▶ [To-do item A]:
Format everything from the beginning of the rows down through the row containing "https://raumplan.iaus.ac.rs/handle/123456789/362", both ends included, as a Markdown table with the columns "Number" and "Line", omitting blank lines.

---------- Reading text

It has been two weeks during which I have been trying to install Spark (pyspark) on my Windows 10 machine, now I realized that I need your help.
When I try to start 'pyspark' in the command prompt, I still receive the following error:
The Problem
'pyspark' is not recognized as an internal or external command, operable program or batch file.
To me this hints at a problem with the path/environmental variables, but I cannot find the root of the problem.

--------------------

▶ [To-do item B]:
Retype the forum post about installing pyspark on Windows 10 word for word.

---------- Extracted data

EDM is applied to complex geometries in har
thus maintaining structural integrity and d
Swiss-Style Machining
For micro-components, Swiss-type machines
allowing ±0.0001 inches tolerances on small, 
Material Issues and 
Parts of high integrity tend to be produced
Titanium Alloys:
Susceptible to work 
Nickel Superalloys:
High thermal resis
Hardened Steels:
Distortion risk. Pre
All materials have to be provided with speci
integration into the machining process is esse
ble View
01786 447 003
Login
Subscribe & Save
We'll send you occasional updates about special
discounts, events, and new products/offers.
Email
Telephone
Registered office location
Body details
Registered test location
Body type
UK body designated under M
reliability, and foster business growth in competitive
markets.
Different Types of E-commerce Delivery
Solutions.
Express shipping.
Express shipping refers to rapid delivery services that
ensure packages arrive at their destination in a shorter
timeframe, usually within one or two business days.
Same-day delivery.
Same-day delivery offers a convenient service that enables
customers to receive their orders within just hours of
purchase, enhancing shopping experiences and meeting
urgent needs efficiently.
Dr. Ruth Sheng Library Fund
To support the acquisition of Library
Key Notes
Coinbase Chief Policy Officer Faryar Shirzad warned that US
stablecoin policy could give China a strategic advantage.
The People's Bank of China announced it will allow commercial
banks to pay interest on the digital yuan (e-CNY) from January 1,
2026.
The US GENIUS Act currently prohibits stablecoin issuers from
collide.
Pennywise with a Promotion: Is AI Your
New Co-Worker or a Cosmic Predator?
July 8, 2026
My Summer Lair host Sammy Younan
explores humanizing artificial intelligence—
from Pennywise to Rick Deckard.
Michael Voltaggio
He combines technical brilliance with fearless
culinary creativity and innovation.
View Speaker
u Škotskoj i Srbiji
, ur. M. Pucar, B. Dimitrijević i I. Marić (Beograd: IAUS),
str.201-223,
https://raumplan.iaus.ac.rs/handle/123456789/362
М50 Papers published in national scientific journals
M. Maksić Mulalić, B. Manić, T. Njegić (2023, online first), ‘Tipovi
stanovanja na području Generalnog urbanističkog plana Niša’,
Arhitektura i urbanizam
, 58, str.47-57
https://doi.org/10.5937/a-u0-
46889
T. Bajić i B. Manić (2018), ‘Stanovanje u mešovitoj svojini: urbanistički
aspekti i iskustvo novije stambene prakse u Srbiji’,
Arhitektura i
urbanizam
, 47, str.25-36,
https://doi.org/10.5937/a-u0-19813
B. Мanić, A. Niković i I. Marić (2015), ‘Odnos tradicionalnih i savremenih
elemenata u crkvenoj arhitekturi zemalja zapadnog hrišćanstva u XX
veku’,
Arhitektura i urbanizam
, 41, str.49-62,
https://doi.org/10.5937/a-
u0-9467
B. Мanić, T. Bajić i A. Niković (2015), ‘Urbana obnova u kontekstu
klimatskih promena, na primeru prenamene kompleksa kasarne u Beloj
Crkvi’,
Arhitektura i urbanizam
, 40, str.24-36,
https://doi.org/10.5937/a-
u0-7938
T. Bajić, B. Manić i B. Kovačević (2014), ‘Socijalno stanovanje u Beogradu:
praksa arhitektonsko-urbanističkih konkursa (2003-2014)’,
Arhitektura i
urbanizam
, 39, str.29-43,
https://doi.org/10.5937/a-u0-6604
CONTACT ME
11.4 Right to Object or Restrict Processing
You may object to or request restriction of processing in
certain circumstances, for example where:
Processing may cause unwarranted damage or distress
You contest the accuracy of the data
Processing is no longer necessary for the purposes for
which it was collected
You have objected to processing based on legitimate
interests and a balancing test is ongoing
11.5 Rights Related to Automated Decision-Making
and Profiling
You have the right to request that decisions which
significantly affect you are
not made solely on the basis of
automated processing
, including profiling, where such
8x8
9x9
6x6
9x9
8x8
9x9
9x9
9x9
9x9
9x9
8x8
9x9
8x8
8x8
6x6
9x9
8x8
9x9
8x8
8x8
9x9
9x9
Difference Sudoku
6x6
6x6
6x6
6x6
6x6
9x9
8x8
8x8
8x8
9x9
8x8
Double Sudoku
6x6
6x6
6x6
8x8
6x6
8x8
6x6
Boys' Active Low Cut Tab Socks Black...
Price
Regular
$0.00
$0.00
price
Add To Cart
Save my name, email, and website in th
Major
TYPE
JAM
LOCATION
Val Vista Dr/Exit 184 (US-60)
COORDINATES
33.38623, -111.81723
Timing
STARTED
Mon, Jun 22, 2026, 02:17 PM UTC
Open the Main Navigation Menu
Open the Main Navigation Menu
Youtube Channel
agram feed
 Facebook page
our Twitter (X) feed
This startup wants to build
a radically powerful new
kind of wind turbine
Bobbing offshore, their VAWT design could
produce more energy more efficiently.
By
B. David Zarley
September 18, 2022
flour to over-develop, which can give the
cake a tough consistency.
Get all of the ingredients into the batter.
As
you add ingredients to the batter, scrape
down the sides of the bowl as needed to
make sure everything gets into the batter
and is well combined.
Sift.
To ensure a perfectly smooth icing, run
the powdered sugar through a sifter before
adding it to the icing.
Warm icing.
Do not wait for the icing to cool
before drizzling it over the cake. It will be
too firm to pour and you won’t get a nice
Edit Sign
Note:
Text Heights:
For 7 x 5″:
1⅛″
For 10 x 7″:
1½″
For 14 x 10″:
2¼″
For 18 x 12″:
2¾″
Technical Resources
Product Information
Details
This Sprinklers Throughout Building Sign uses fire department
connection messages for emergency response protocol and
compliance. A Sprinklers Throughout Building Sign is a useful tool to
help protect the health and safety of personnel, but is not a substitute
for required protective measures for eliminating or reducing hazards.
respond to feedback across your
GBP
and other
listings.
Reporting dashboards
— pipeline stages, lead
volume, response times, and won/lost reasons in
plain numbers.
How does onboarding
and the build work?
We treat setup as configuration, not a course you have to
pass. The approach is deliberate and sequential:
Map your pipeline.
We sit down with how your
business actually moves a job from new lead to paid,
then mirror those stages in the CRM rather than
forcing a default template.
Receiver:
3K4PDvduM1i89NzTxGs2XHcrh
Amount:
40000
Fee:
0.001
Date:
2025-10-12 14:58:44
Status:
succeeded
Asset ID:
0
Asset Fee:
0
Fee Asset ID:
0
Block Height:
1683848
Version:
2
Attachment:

--------------------

▶ [Exercise output A]:
| Number | Line |
|---|---|
| 1 | EDM is applied to complex geometries in har |
| 2 | thus maintaining structural integrity and d |
| 3 | Swiss-Style Machining |
| 4 | For micro-components, Swiss-type machines |
| 5 | allowing ±0.0001 inches tolerances on small,  |
| 6 | Material Issues and  |
| 7 | Parts of high integrity tend to be produced |
| 8 | Titanium Alloys: |
| 9 | Susceptible to work  |
| 10 | Nickel Superalloys: |
| 11 | High thermal resis |
| 12 | Hardened Steels: |
| 13 | Distortion risk. Pre |
| 14 | All materials have to be provided with speci |
| 15 | integration into the machining process is esse |
| 16 | ble View |
| 17 | 01786 447 003 |
| 18 | Login |
| 19 | Subscribe & Save |
| 20 | We'll send you occasional updates about special |
| 21 | discounts, events, and new products/offers. |
| 22 | Email |
| 23 | Telephone |
| 24 | Registered office location |
| 25 | Body details |
| 26 | Registered test location |
| 27 | Body type |
| 28 | UK body designated under M |
| 29 | reliability, and foster business growth in competitive |
| 30 | markets. |
| 31 | Different Types of E-commerce Delivery |
| 32 | Solutions. |
| 33 | Express shipping. |
| 34 | Express shipping refers to rapid delivery services that |
| 35 | ensure packages arrive at their destination in a shorter |
| 36 | timeframe, usually within one or two business days. |
| 37 | Same-day delivery. |
| 38 | Same-day delivery offers a convenient service that enables |
| 39 | customers to receive their orders within just hours of |
| 40 | purchase, enhancing shopping experiences and meeting |
| 41 | urgent needs efficiently. |
| 42 | Dr. Ruth Sheng Library Fund |
| 43 | To support the acquisition of Library |
| 44 | Key Notes |
| 45 | Coinbase Chief Policy Officer Faryar Shirzad warned that US |
| 46 | stablecoin policy could give China a strategic advantage. |
| 47 | The People's Bank of China announced it will allow commercial |
| 48 | banks to pay interest on the digital yuan (e-CNY) from January 1, |
| 49 | 2026. |
| 50 | The US GENIUS Act currently prohibits stablecoin issuers from |
| 51 | collide. |
| 52 | Pennywise with a Promotion: Is AI Your |
| 53 | New Co-Worker or a Cosmic Predator? |
| 54 | July 8, 2026 |
| 55 | My Summer Lair host Sammy Younan |
| 56 | explores humanizing artificial intelligence— |
| 57 | from Pennywise to Rick Deckard. |
| 58 | Michael Voltaggio |
| 59 | He combines technical brilliance with fearless |
| 60 | culinary creativity and innovation. |
| 61 | View Speaker |
| 62 | u Škotskoj i Srbiji |
| 63 | , ur. M. Pucar, B. Dimitrijević i I. Marić (Beograd: IAUS), |
| 64 | str.201-223, |
| 65 | https://raumplan.iaus.ac.rs/handle/123456789/362 |

▶ [Exercise output B]:
It has been two weeks during which I have been trying to install Spark (pyspark) on my Windows 10 machine, now I realized that I need your help.
When I try to start 'pyspark' in the command prompt, I still receive the following error:
The Problem
'pyspark' is not recognized as an internal or external command, operable program or batch file.
To me this hints at a problem with the path/environmental variables, but I cannot find the root of the problem.